Defendants lastly argue that their demurrer should be sustained because Plaintiff violated Civil Code section 1714.10 (“Section 1714.10”) by filing his complaint without first obtaining the Court’s permission. Section 1714.10 mandates that a plaintiff must obtain a prior court order before filing an action against an attorney that includes a claim for civil conspiracy with a client arising from any attempt to contest or settle a claim while representing the client. (Civ. Code, § 1714.10, subd. (a); see Hung v. Wang (1992) 8 Cal.App.4th 908, 924-925.) The purpose of this section is to discourage frivolous claims that an attorney conspired with his or her client to harm another. “Therefore, rather than requiring the attorney to defeat the claim by showing it is legally meritless, the plaintiff must make a prima facie showing before being allowed to assert the claim. (Stueve v. Kahn (2013) 222 Cal.App.4th 327, 329.) Thus, in practice, Section 1714.10 performs a “gatekeeping” function to conspiracy claims against attorneys. (Id.)
In their prior demurrer to the Complaint, Defendants asserted the Plaintiff was obligated to comply with Section 1714.10 based on his allegations that he Greenfield Firm “acted in concert to provide cover for [the LLC]’s General Manager failing to perform his duties as required by the laws of the State of California and by [the LLC]’s Operating Agreement and supporting [the LLC]’s General Manager in his attempt to obstruct the leased land purchase.” (Complaint, ¶ 31.) Defendants maintained that the alleged conspiracy among Fred Lester and themselves was the very heart of Plaintiff’s theory of liability, an argument that the Court found persuasive, despite the fact that no individual claim for civil conspiracy had been pleaded in the Complaint. Thus, Plaintiff was ordered to either comply with Section 1714.10 by obtaining a pre-filing order from the Court or to plead facts demonstrating that his claim fell within the exceptions to that requirement.
However, as Defendants note, in filing the SAC, Plaintiff still has not abided by the pre-filing mandate provided by Section 1714.10, despite actually now pleading an explicit claim for civil conspiracy. Consequently, the only way Plaintiff’s pleading can survive demurrer is if he has set forth facts which establish that this action falls within an exception to Section 1714.10, subdivision (a).
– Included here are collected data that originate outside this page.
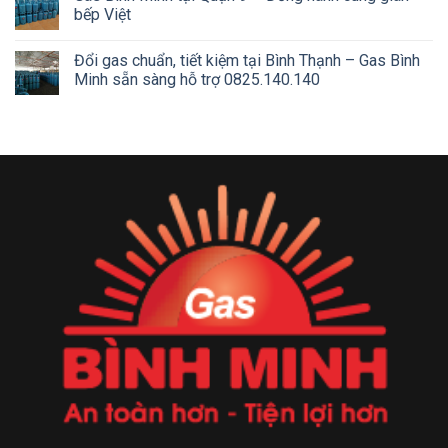
bếp Việt
Đổi gas chuẩn, tiết kiệm tại Bình Thạnh – Gas Bình
Minh sẵn sàng hỗ trợ 0825.140.140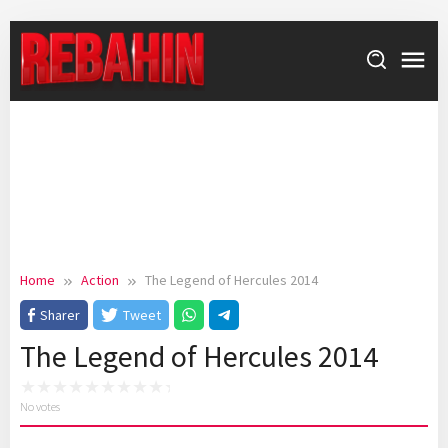
Skip
to
content
Home
Action
The Legend of Hercules 2014
Sharer
Tweet
The Legend of Hercules 2014
No votes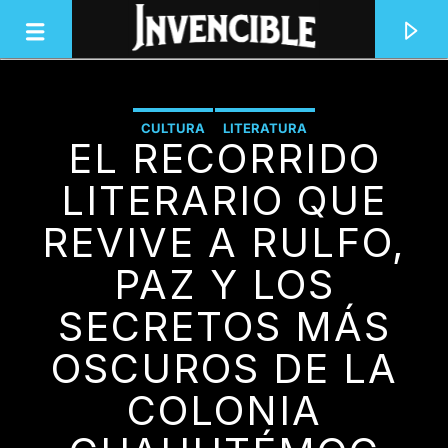
CULTURA
LITERATURA
EL RECORRIDO
INVENCIBLE RADIO
JUNTOS SOMOS INVENCIBLES
LITERARIO QUE
REVIVE A RULFO,
PAZ Y LOS
SECRETOS MÁS
OSCUROS DE LA
COLONIA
Per the statute, the pre-filing requirement does not apply:
[T]o a cause of action against an attorney against an attorney for a civil conspiracy with his or her client, where (1) an attorney has an independent legal duty to the plaintiff, or (2) the attorney’s acts go beyond the performance of a professional duty to serve the client and involve a conspiracy to violate a legal duty in furtherance of the attorney’s financial gain.
(Civ. Code, § 1714.10, subd. (c).)
Here, Plaintiff has not pleaded facts establishing either that (1) Defendants owed him an “independent legal duty” or (2) that Defendants’ acts went beyond the performance of their professional duty to serve the LLC and, instead, involved participation in a conspiracy to “violate a legal duty in furtherance of [Defendants’] financial gain.” Therefore, Plaintiff was required to obtain a court order prior to filing this action. Having failed to do so, and having failed to plead the existence of the necessary attorney-client relationship between himself and Defendants, the demurrer to the SAC is SUSTAINED WITHOUT LEAVE TO AMEND.